Roomy Dungeons Available, Some Work Needed

Joining Steam's Early Access program is Delver, a first-person roguelike that wants you to go deeper. Into its dungeon. But at this point, is that enough? I've had a play.

We certainly aren't short of roguelikes. Or roguelike-likes, to hush the pedantic. And we aren't short of them in first-person, either, with Receiver, Paranautical Activity, Routine, Eldritch, Tower Of Guns, all either with us or on the way. So what does alpha-released FPS roguelike Delver have to offer us, to make it stand out from the crowd?

Is a question I'm still asking myself. Delver stands, in its current form, as a testament to how the correct structure of this genre can be enough to make you want to keep playing, even when it's hard to pick out an element that makes it uniquely interesting.

What Delver does have is super-cute crunchy pixels, both for its Minecraft-evoking dungeons, and its very well realised enemies. Then after that it's pretty much the usual - procedurally generated dungeons, reaching ever deeper into the impossible abyss, with a variety of weapons, potions and armour to gather as you battle ever downward.

The result of this for me becomes a game where I start wishing for what's missing. And of course since this is an alpha release, much of that could be added over the coming months - but let's remember that we're still being asked to pay (£6) for the incomplete game, so we've a right to have wants in return for our cash. And what Delver so desperately needs is purpose.
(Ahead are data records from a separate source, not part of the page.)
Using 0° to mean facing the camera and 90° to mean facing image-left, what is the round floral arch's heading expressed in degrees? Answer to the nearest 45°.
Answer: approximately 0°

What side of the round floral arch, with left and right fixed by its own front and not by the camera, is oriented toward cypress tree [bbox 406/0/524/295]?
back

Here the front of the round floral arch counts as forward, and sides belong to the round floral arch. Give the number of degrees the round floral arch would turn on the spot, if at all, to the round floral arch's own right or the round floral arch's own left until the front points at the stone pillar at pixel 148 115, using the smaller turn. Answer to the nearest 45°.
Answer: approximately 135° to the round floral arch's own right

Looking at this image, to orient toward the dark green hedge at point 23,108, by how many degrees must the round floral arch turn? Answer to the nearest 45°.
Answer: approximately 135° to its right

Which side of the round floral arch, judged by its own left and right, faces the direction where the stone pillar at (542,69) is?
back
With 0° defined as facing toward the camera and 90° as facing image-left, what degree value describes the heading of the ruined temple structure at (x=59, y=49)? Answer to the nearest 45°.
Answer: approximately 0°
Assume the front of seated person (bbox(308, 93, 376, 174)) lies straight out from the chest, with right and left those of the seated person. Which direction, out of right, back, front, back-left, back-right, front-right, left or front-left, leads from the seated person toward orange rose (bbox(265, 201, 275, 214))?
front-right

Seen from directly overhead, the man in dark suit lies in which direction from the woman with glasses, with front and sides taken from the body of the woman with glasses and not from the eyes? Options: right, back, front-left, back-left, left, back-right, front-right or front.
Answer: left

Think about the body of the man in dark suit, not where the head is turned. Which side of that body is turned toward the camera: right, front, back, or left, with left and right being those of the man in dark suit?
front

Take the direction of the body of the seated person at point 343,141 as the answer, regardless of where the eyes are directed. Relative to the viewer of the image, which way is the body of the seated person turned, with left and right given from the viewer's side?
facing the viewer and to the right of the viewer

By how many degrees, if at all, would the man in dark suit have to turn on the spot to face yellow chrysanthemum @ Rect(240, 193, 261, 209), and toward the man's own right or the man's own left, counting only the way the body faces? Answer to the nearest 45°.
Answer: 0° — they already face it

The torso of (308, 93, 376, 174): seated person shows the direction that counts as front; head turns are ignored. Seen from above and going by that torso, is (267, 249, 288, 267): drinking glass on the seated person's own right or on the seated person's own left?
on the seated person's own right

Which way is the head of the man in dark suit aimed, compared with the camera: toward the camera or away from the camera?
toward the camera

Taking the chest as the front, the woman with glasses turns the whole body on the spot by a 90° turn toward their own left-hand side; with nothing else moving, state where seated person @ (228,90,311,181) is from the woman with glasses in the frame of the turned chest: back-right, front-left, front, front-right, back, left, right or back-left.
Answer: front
Right now the only driving factor is not being dead. But beyond that, there's a lack of an incentive to care too much about that. Certainly getting six or seven levels deep reaches a point where it's going to suck when that rapid uneventful death strikes all your progress. But what you've gathered doesn't feel so special, and isn't such an aching thing to lose. I may have had some nice golden armour, and maybe a decent magic sword, but none of it expressed itself particularly well through the game, and its absence from my inventory doesn't leave a rattling, empty sound. Levelling currently only adds extra health to your bar, so even resetting to level 1 doesn't feel like much of a blow. And a complete lack of collectibles means a new game doesn't feel that distinguished from the end of the last. And that's a problem for Delver.

I think shops would make a big difference. Right now replacing a previous sword or pair of metal trousers just means throwing the old one on the ground. It's just space in your inventory otherwise. Being able to exchange them for gold, with aspirational replacements at yet-to-be-reached prices, would give you a lot more incentive. As it is, everything feels disposable, so no attachment is formed.

Another issue is the game's potions. You'll find bottles in red, green, blue, black and yellow, and there's no knowing what will do what. Drink one and it could heal or harm you, which makes for some of the game's best moments in mad panics on low health, as you realise you've no choice but to gamble and drink something. But unfortunately, there's no persistence within a game as to what does what. Red could heal you once, then poison you the next time. Were the colours to be randomly assigned effects at each game launch, then the process of learning which was which would offer this jeopardy, but again, there'd be a sense of attachment to your current run, a sense that having to start over is detrimental.

That's what Delver needs to work on, quickly. It's got a lovely chunky design, nippy controls, and a bunch of potential. It's a canvas on which to start painting a much more elaborate, involving game. But since it's already charging money for itself, that stuff is going to need to appear quickly before it gets lost in a very deep pile in a very busy genre.